We have a few in house genomic samples where we validated a couple of hundred variants. To test new tools that are forever being published we could really use a control data set where there is a large number (thousands?) of validated variants. Ideally, the variants would be validated in a publicly available cell line so that we could run samples on our own machines and use the control data to calibrate any new tools we put in to the pipeline.
Is anyone aware of a good sample, with validated variants to use to calibrate machines and bioinformatic tools?

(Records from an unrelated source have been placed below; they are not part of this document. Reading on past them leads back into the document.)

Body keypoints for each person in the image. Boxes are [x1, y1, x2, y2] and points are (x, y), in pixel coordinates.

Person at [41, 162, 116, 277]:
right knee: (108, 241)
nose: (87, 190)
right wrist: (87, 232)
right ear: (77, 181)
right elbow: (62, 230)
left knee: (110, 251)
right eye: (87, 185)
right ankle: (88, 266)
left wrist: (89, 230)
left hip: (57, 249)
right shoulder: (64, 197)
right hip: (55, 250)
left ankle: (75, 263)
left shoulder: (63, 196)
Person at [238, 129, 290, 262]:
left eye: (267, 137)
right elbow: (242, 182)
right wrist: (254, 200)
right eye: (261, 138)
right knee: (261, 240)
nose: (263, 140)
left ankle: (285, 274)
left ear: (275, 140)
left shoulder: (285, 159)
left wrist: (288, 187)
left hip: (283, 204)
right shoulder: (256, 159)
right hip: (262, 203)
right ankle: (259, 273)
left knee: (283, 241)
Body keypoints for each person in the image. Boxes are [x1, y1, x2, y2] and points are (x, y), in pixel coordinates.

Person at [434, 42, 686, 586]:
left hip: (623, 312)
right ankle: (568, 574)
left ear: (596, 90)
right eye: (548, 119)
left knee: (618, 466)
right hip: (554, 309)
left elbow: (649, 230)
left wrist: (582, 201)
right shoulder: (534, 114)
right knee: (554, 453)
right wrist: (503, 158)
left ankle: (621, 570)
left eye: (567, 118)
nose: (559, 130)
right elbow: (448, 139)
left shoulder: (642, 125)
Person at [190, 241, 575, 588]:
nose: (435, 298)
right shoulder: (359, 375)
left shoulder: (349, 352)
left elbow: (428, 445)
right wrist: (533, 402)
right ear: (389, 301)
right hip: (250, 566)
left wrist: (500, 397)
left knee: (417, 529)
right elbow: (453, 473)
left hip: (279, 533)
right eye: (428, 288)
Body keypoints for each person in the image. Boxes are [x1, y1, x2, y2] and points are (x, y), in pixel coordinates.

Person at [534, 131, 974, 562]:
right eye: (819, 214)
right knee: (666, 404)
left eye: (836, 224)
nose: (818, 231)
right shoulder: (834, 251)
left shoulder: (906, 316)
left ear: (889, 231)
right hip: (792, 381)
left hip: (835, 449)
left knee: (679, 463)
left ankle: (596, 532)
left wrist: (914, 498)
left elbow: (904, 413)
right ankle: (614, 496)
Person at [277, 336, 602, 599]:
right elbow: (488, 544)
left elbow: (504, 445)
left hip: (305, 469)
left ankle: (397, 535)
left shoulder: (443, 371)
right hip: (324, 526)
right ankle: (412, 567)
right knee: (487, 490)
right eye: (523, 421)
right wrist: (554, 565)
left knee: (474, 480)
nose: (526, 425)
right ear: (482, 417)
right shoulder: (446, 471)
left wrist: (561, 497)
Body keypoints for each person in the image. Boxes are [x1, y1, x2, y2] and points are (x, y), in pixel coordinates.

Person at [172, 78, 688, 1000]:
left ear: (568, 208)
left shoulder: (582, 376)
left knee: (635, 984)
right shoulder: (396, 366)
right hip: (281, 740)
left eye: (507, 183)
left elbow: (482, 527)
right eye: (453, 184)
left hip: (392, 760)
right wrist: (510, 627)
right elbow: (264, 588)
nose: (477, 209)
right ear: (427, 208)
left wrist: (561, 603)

I realize we could use simulated data for this but right now I'm just interested in real data that we could generate with our sequencers.
People often use NA12878 from the 1000 genomes project for validating their SNP calling algorithms, probably the most extensively sequenced genome on the planet. Multiple technologies and large scale Sanger validation of many variant calls. Daniel MacArthur used it and validated a ton of LOF variants for example. Might want to start there as it is a commonly used sample and publicly available.
I think you should take a look at TCGA data. Go to Data Matrix and select any kind of cancer and which platforms you need.
For e.g., if you need only somatic variants, select Somatic Mutations under Data Type, Availability: Available, and you can select Tumor Matched or Normal Matched, based on your needs. Then just select the ones you want to download. I think the Somatic Mutations are in .maf format.